In Pennsylvania, Armstrong, Greene, Indiana and Somerset counties had mining operations that dug more than 4 million tons of coal in 2006, the latest year for which records are available from the state. Mining operations in Clearfield, Elk and Washington counties dug more than 3.4 million tons each.
Greene County numbers
Greene County mines were by far the biggest producers, pulling out almost 42 million tons annually. In 2005, for example, Greene County residents had a bronchus and lung cancer rate of 86.9 per 100,000, much higher than the state average of 70 per 100,000. But that doesn't prove that mining was the cause of those cancers.
Dr. Hendryx's latest findings -- which take into account and adjust for variables of age, income, education, county poverty rate, smoking rate and obesity rate -- make a case for mining's negative health effect on both men and women who live near surface and underground mining operations.
"The vast majority of miners are men, but we found that negative health effects are still present for women," he said, "and in some cases they are even greater."
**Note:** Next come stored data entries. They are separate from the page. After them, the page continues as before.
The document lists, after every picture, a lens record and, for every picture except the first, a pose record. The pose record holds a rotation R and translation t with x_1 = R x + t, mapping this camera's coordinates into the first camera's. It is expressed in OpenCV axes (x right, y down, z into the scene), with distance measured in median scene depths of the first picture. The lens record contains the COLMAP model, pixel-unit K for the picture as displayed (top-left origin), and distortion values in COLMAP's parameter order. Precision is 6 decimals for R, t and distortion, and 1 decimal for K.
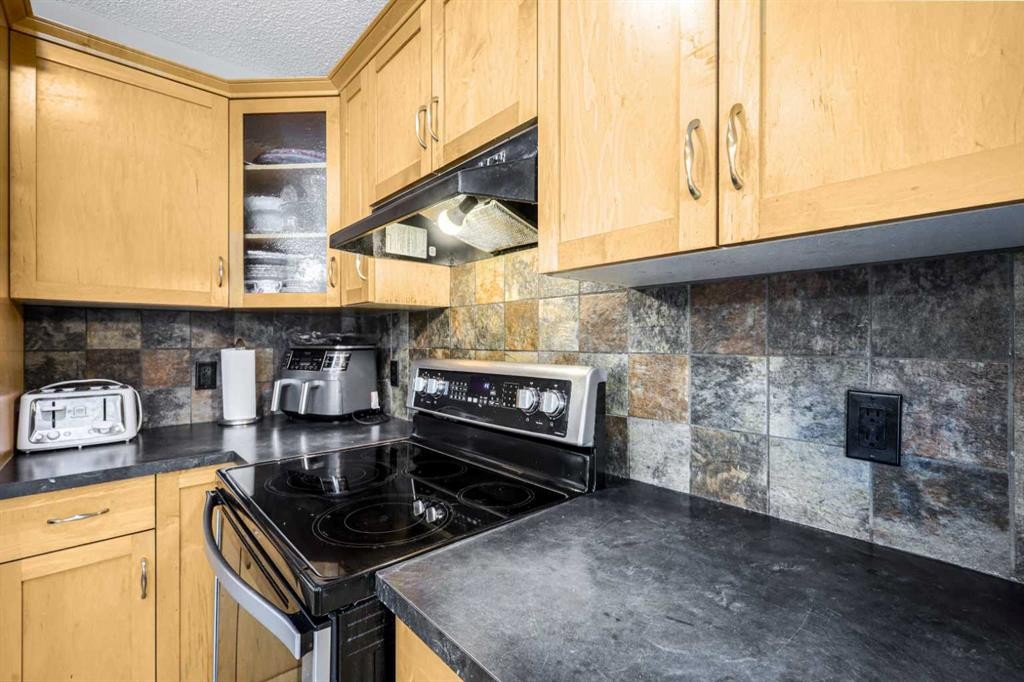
lens RADIAL K [[447.7, 0, 512.0], [0, 447.7, 341.0], [0, 0, 1]] dist [0.001495, -0.000012]
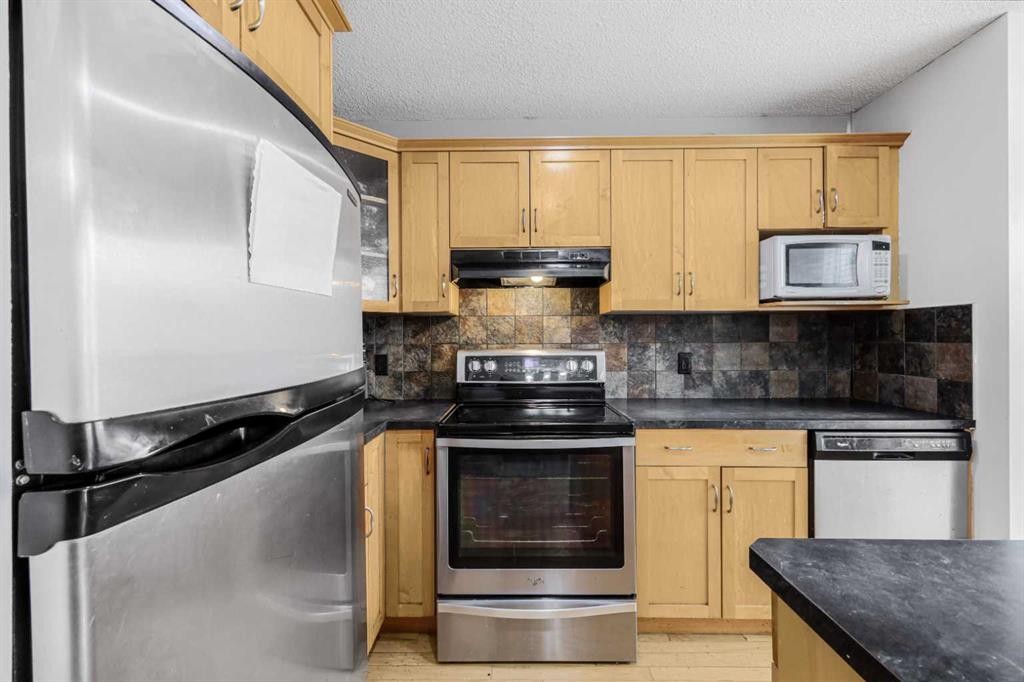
lens RADIAL K [[447.7, 0, 512.0], [0, 447.7, 341.0], [0, 0, 1]] dist [0.001495, -0.000012]
pose [[0.677165, -0.005740, 0.735809, -1.686833], [0.003564, 0.999983, 0.004522, 0.002968], [-0.735823, -0.000440, 0.677174, -0.208168]]
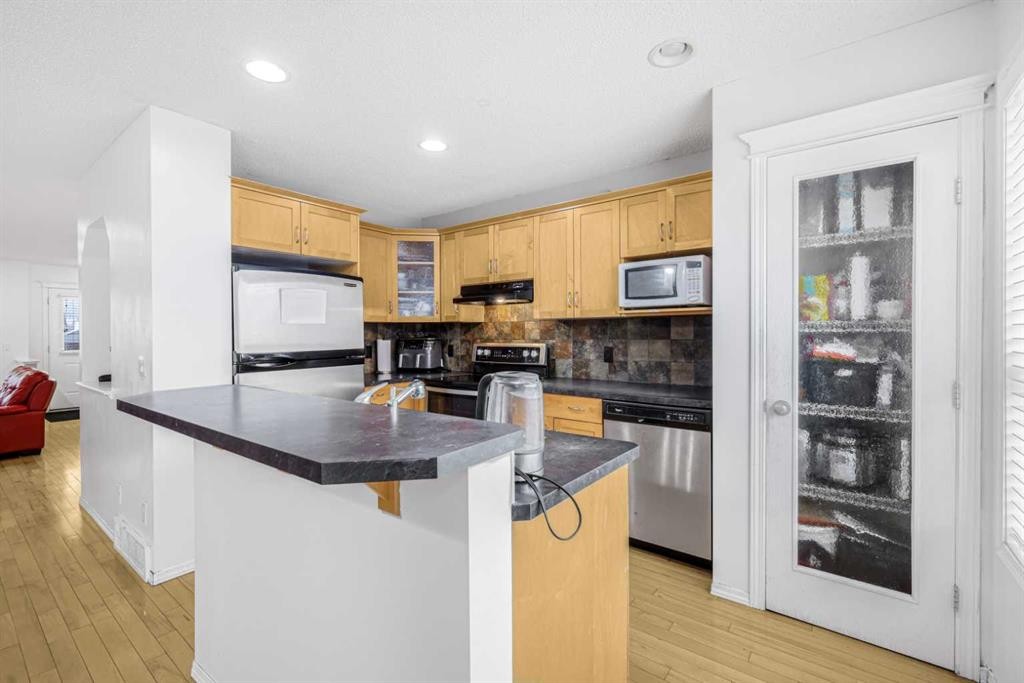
lens RADIAL K [[447.7, 0, 512.0], [0, 447.7, 341.5], [0, 0, 1]] dist [0.001495, -0.000012]
pose [[0.983373, -0.006357, 0.181484, -0.661418], [0.003426, 0.999859, 0.016462, -0.014374], [-0.181563, -0.015566, 0.983256, -2.210846]]
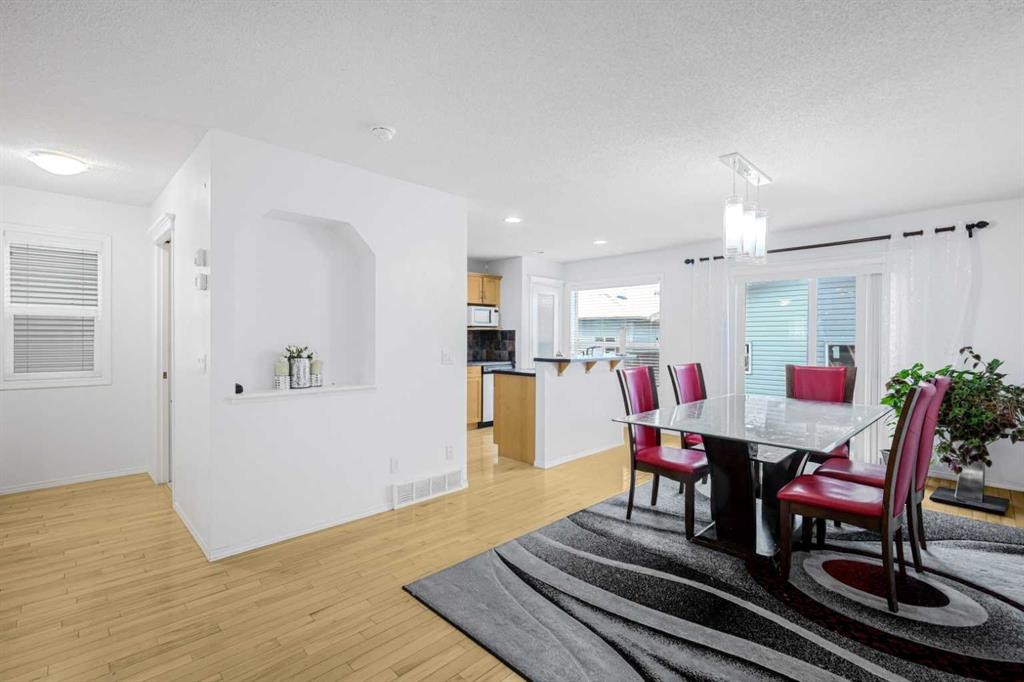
lens RADIAL K [[458.8, 0, 513.7], [0, 458.8, 340.7], [0, 0, 1]] dist [0.000306, 0.000290]
pose [[-0.042150, -0.005566, 0.999096, -5.516275], [-0.004648, 0.999975, 0.005375, -0.010100], [-0.999100, -0.004417, -0.042175, -0.052409]]
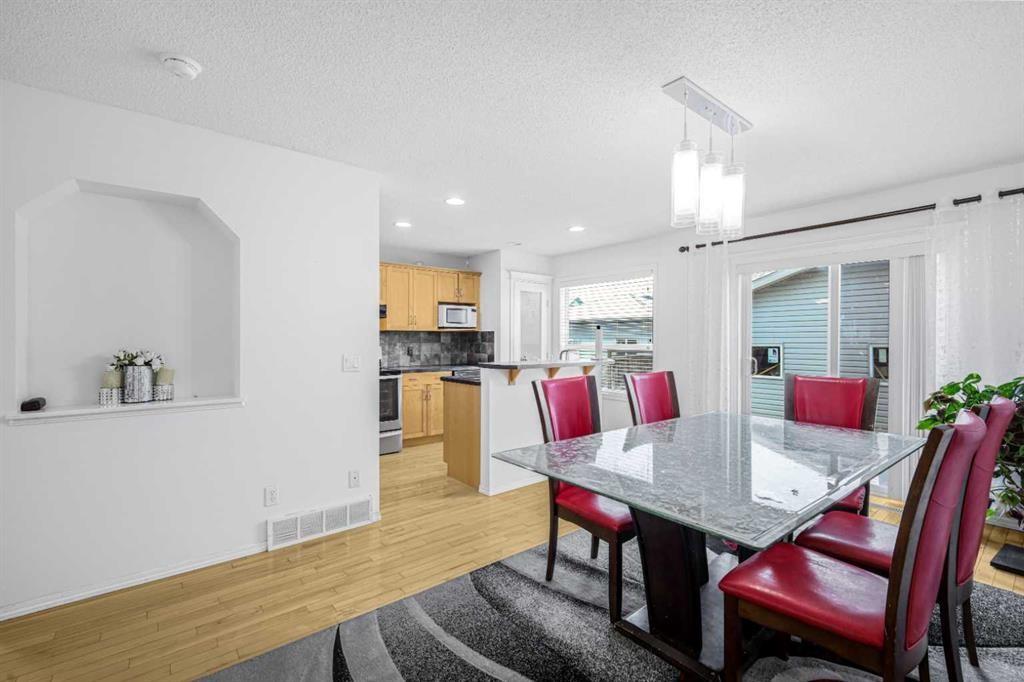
lens RADIAL K [[447.7, 0, 512.0], [0, 447.7, 341.0], [0, 0, 1]] dist [0.001495, -0.000012]
pose [[0.053565, -0.002905, 0.998560, -4.788133], [-0.002316, 0.999993, 0.003033, -0.016328], [-0.998562, -0.002475, 0.053558, -0.843190]]
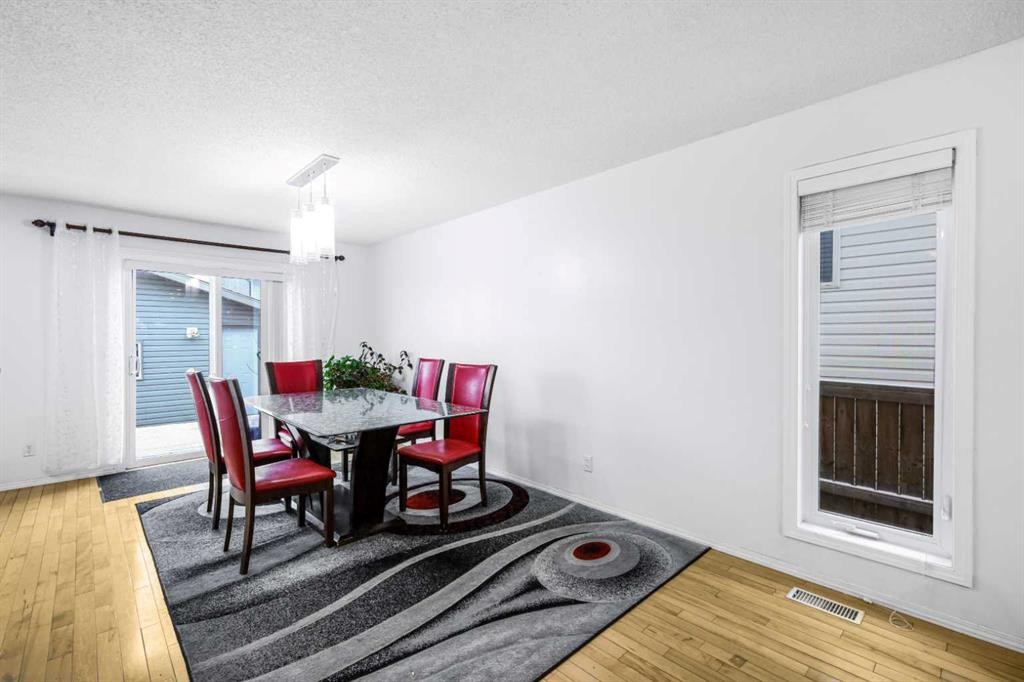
lens RADIAL K [[447.7, 0, 512.0], [0, 447.7, 341.0], [0, 0, 1]] dist [0.001495, -0.000012]
pose [[-0.999731, 0.001728, -0.023146, -3.904082], [0.001464, 0.999933, 0.011450, -0.025817], [0.023164, 0.011413, -0.999667, 1.295355]]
Dr. Hendryx said people living near mining operations may be exposed to and inhale dust from surface mining operations, coal preparation and cleaning plants and truck and train loading facilities. Another exposure pathway may be the chemically treated water used to wash the coal and then discharged into surface waters or injected into groundwater.
Surface vs. deep
The geographic links between surface mining operations and health problems are stronger than those for deep mining, but Dr. Hendryx said they are still significant for both. About 43 percent of the mining in West Virginia is classified as surface mining, which includes so-called "mountaintop removal" mining, an increase from 19 percent in 1982. Pennsylvania's mining has shifted away from surface mining in recent decades and most of the tonnage now comes from deep longwall mining operations in Greene County, in the state's southwest corner.
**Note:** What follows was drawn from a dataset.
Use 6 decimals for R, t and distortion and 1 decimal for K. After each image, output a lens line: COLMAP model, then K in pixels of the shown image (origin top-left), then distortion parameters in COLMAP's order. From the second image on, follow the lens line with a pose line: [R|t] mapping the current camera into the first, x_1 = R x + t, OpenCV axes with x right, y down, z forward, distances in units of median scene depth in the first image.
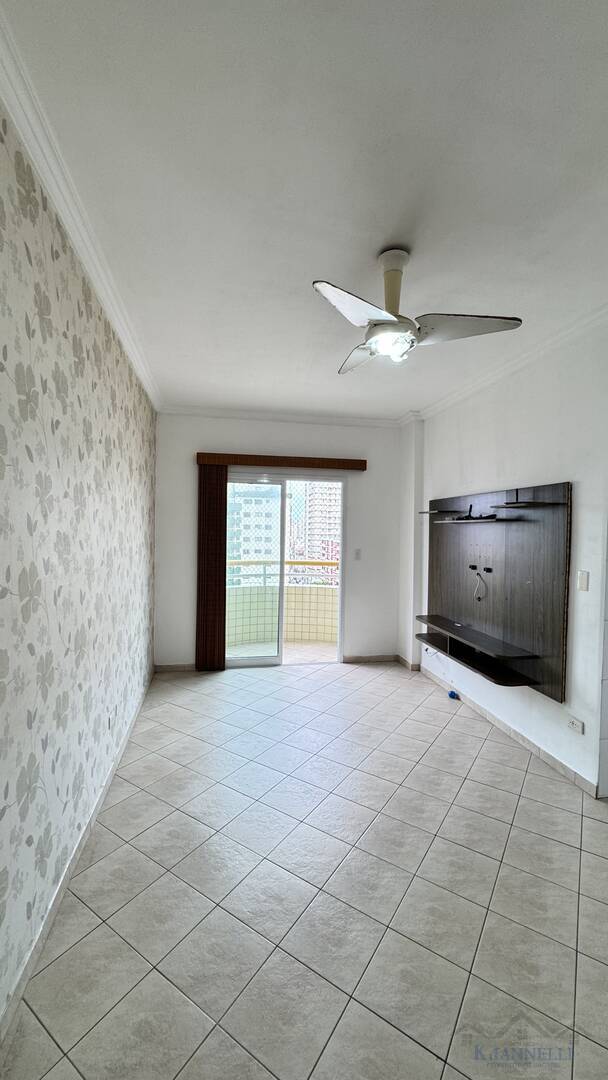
lens RADIAL K [[432.9, 0, 304.6], [0, 432.9, 538.3], [0, 0, 1]] dist [-0.002139, 0.000540]
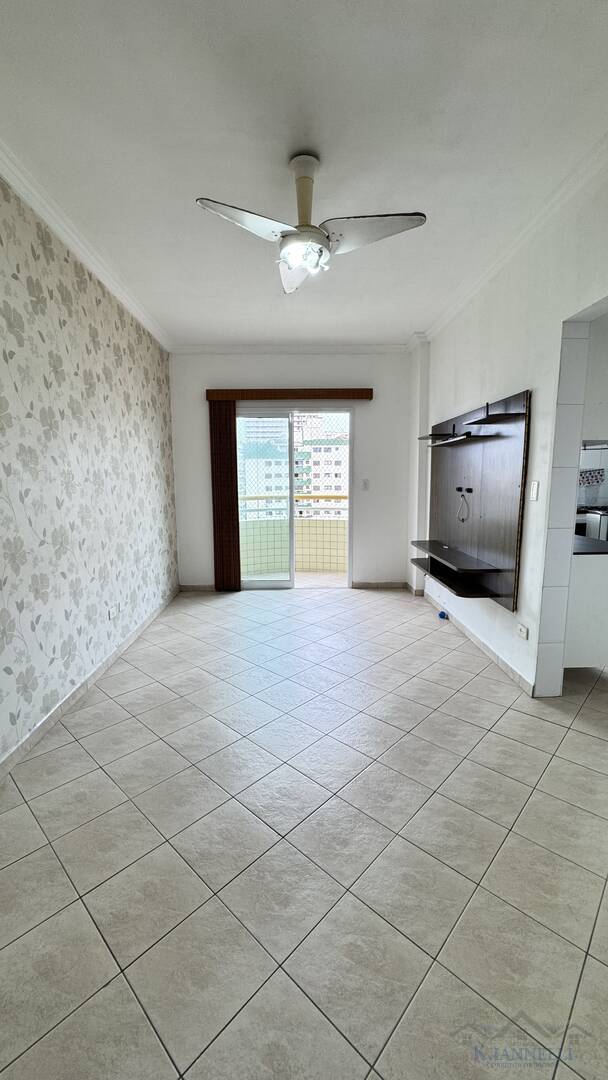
lens RADIAL K [[432.9, 0, 304.6], [0, 432.9, 538.3], [0, 0, 1]] dist [-0.002139, 0.000540]
pose [[0.985764, 0.000494, -0.168132, 0.191629], [0.019128, 0.993173, 0.115070, 0.053939], [0.167041, -0.116648, 0.979025, -0.049196]]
Dr. Hendryx, who co-authored the latest study with Dr. Melissa Ahern of Washington State University, said he will follow up on its findings by sampling air and water quality in mining communities and determining if those differences can be traced to the mining operations.
"People in coal mining communities need better access to health care, cleaner air, cleaner water and stricter enforcement of environmental standards," he said. "Our study helps open the door for further explorations of community health and coal mining. We owe it to people in those communities to start protecting and repairing their health."